Lodestar UM study, Econocurious, finds Indians the most optimistic

By afaqs! news bureau , afaqs!, New Delhi | In Media | February 23, 2010
The Econocurious study tracks consumers' attitudinal and behavioural response to changing economic conditions across the nine key economies -- India, China, Brazil, Russia (the BRIC countries) and the USA, Great Britain, Spain, Germany and Australia

The latest study by Lodestar UM, titled Econocurious, has some good news for Indians -- it hails their optimistic attitude towards the global economic situation.

Econocurious is a study on the latest economic mindset, purchase intentions and future outlook. It tracks consumers' attitudinal and behavioural response to changing economic conditions across nine economies: India, China, Brazil and Russia (the BRIC countries), and the USA, Britain, Spain, Germany and Australia.

The findings of the study reveal that 69 per cent of Indian consumers are sure that the global economic situation would improve in the next six months. Contrast this with the global mood, where only 32 per cent of population feels upbeat about the future. Globally, in economies including the USA, Germany and Spain, consumers believe that economic growth would remain at the same level, or even grow worse in the next six months.

The study underlines that the BRIC trio of Brazil, India and China, along with Spain, are hopeful of not just maintaining, but even improving their standard of living; in comparison to countries hit by recession, such as the USA and Britain.

According to Anamika Mehta, chief operating officer, Lodestar Universal, the economic outlook for the countries covered as part of the study is also reflected in their future intentions. She says, "Investment in big-ticket purchases is seeing continued recovery, despite consumers' 'wait-and-see' mindset. Amongst the developed economies, the only real investment is around vacations; while in the BRIC countries, people plan to buy cars, remodel their homes as well as invest in the stock markets, apart from spending on holidays."

When it comes to India, the study reveals that Indians would rely on expert opinions or share information with friends for making purchase-related decisions. On the other hand, the Chinese would be driven via online, following brands on social networks for offers.
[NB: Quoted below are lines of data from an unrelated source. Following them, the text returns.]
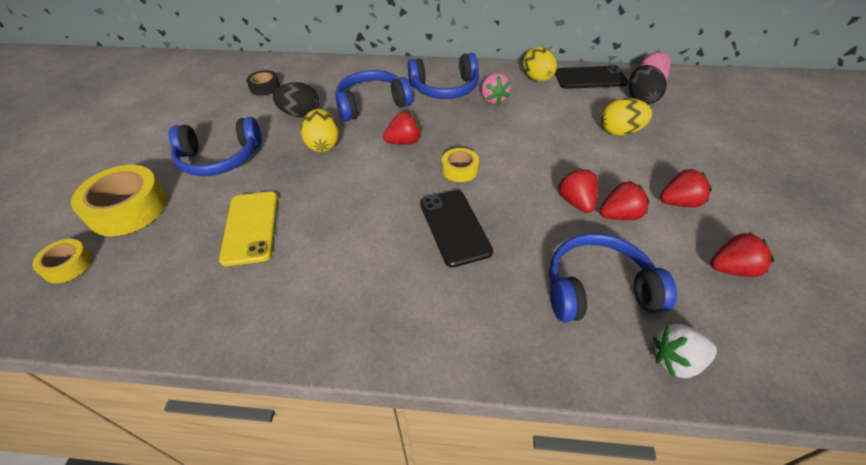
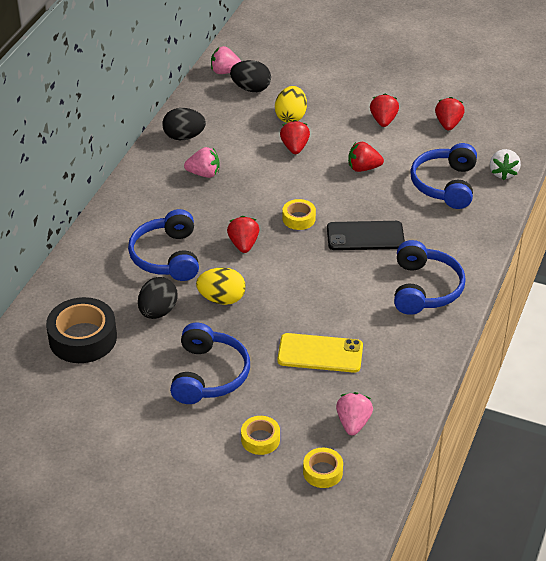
camera: 75 degrees left, 5 degrees down
(128, 208) = (260, 439): yellow tape -> yellow tape, size x0.54
(137, 277) = (353, 423): none -> pink strawberry
(265, 87) = (83, 338): black tape -> black tape, size x1.87
(445, 88) = (165, 200): blue headphones -> blue headphones (424, 289)
(537, 79) = (184, 137): yellow egg -> black egg
(590, 78) = (201, 104): black phone -> none
(619, 215) = (385, 152): red strawberry -> red strawberry (294, 147)

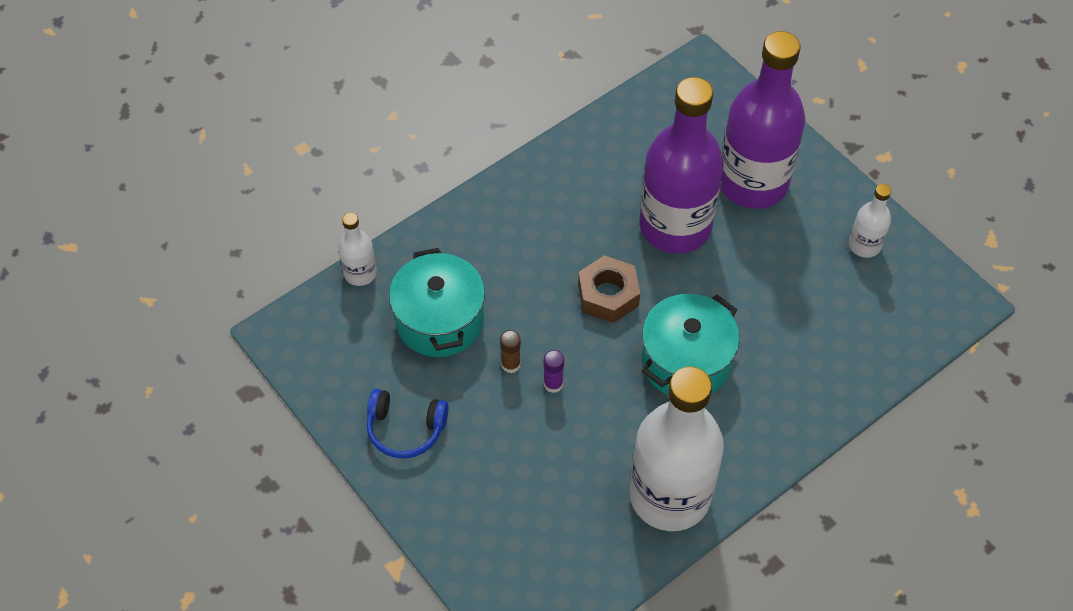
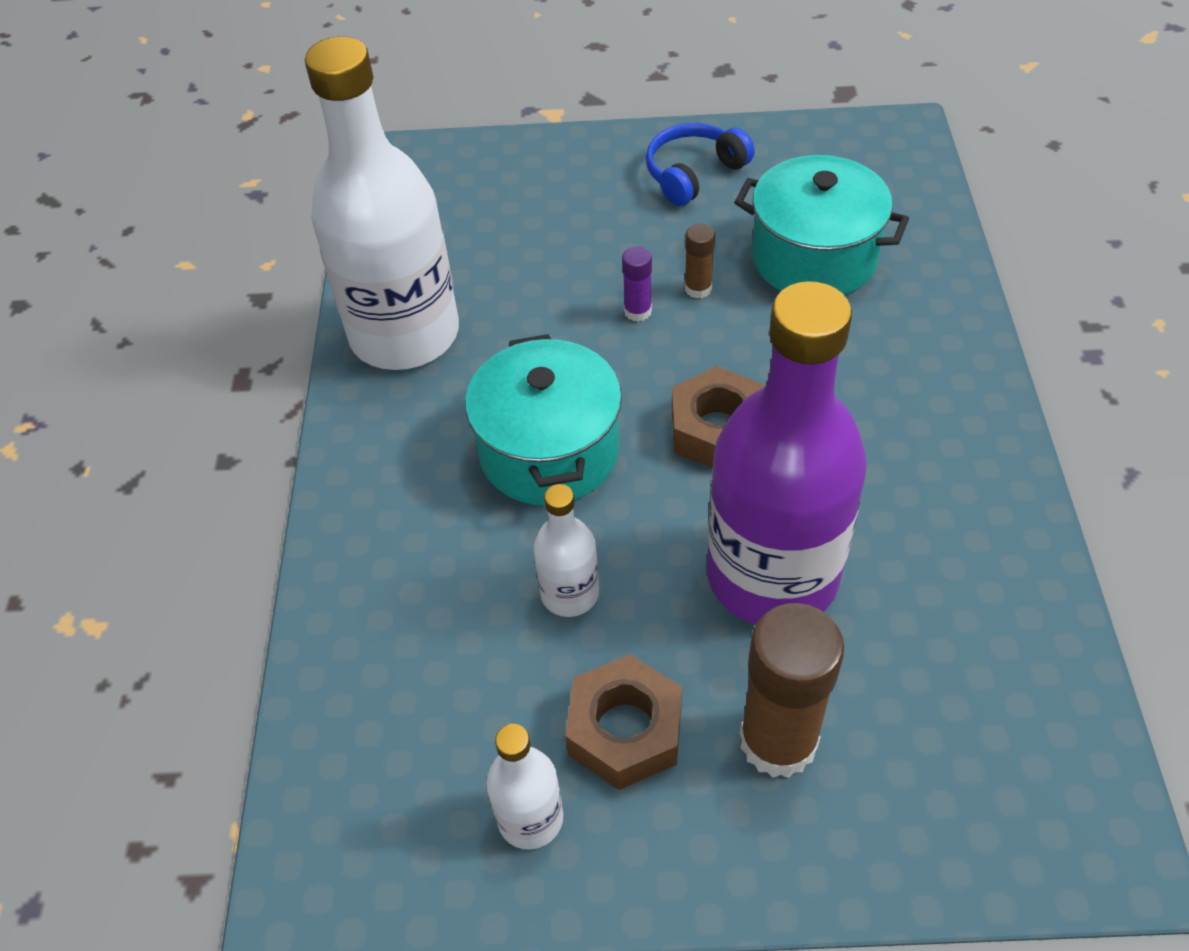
camera: 130 degrees right, 5 degrees down
(360, 273) = (941, 222): white bottle -> white bottle (569, 593)
(753, 183) = (778, 741): purple bottle -> brown glue stick
(798, 236) = (625, 730): none -> brown nut

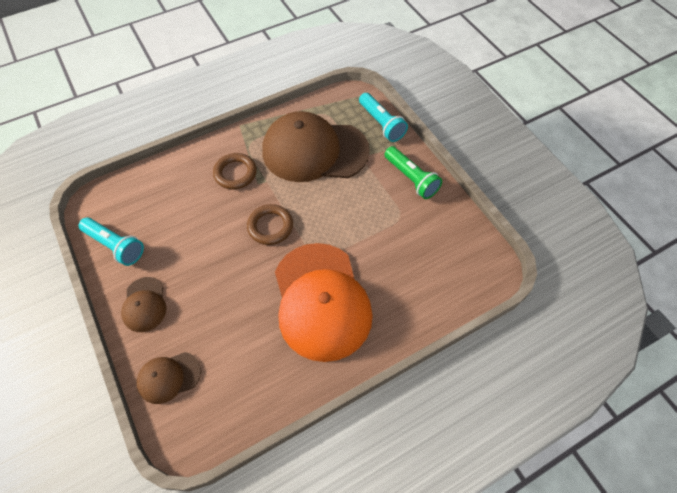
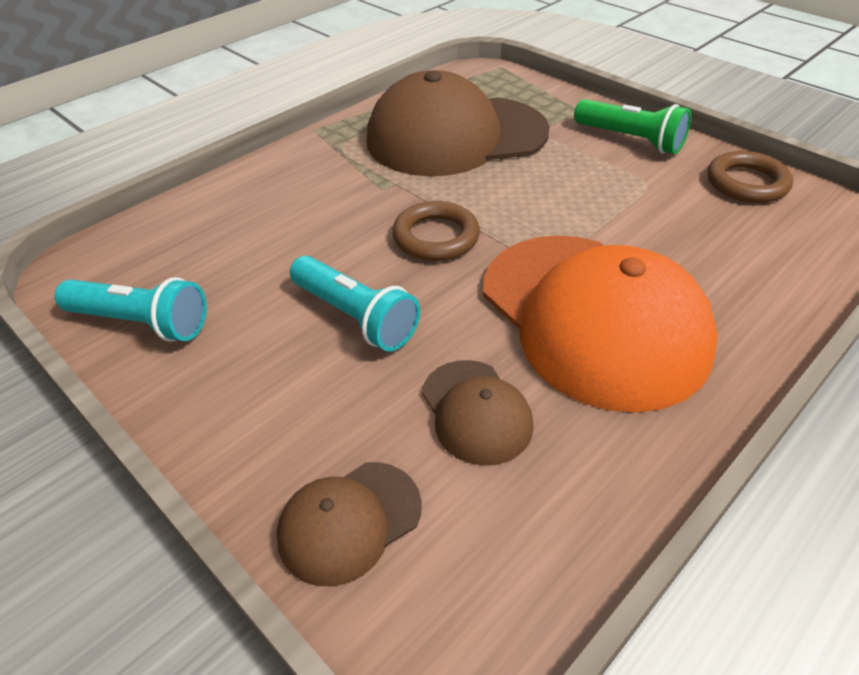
camera: 15 degrees left, 15 degrees down
(144, 304) = (239, 403): brown cap -> brown cap (476, 411)
(235, 173) = (335, 183): brown ring -> brown ring (746, 183)
(381, 124) = (541, 92): turquoise flashlight -> turquoise flashlight (355, 317)

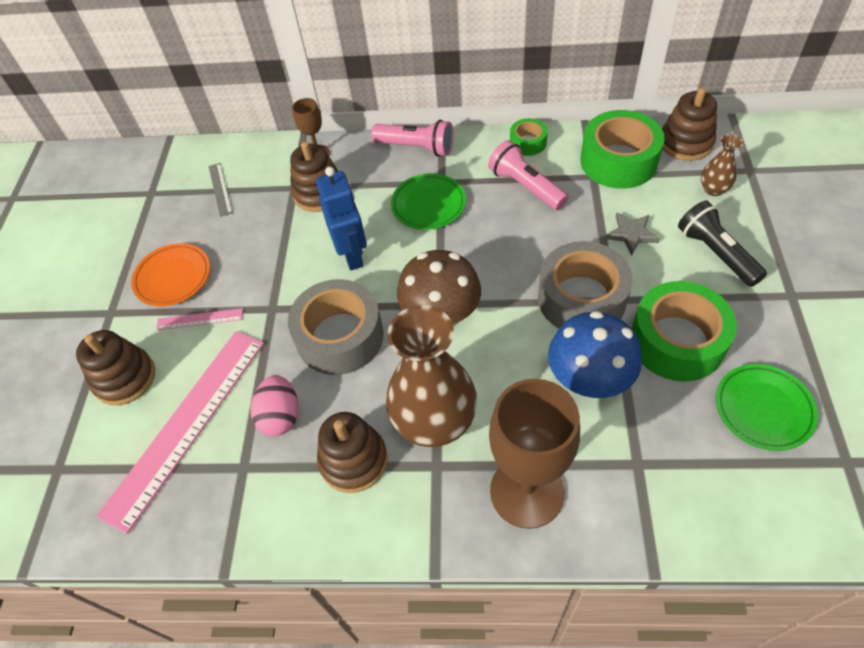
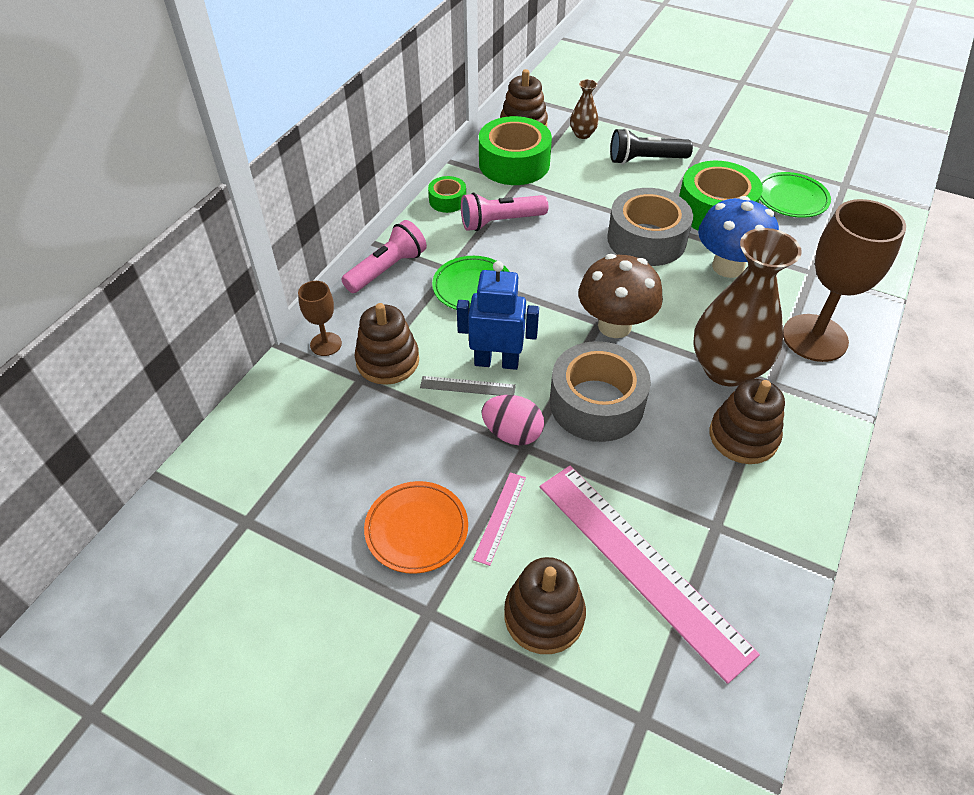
camera: 70 degrees left, 5 degrees down
(220, 189) = (304, 446): grey ruler -> grey ruler (467, 386)
(280, 416) = (669, 478): pink egg -> pink egg (512, 433)
(631, 234) = (598, 189): grey star -> none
Others, such as Germans, are expected to spend more on groceries, drinks and fragrances; in the USA, on the other hand, the population, in an effort to get more value for their purchases, would eye bulk purchases or go for second-hand products. And Britain has exhibited a preference for barter communities or special deals.

The good deals bagged by people are undoubtedly driving a positive feel about purchases in countries such as the USA (59 per cent), Britain (61 per cent) and Australia (55 per cent). In comparison, the BRIC populace has shown signs of happiness and satisfaction while making purchases that are planned and useful in their daily lives.

Interestingly, when it comes to reducing spends on media and entertainment, the maximum cutbacks, globally, would be on going to movies and DVD purchases. The study reveals that the USA and Germany will witness lesser spending on magazines; whereas people in Britain will spend less on newspapers. Brazilians, Russians and Chinese will cut back on cable expenses. And India and Spain will witness reduced internet expenditure.

The preferred choice to spend money on is different across countries. The majority's preferred expenditure is on going on a holiday, followed by the ability to buy gifts for close family, such as spouse or children. The Chinese and the Spanish have expressed a preference for splurging on automobiles; while Brazilians like spending on electronics.

According to the study, at 66 per cent, India leads the list of countries making maximum savings in the coming few months; as compared to the global average for other countries, which stands at 39 per cent.

Econocurious' findings point out that one phenomenon common to all nine economies surveyed is the fact that young consumers, in the age-group of 18-34 years, are the most unwilling group to compromise on their lifestyle, even in times of economic downturn.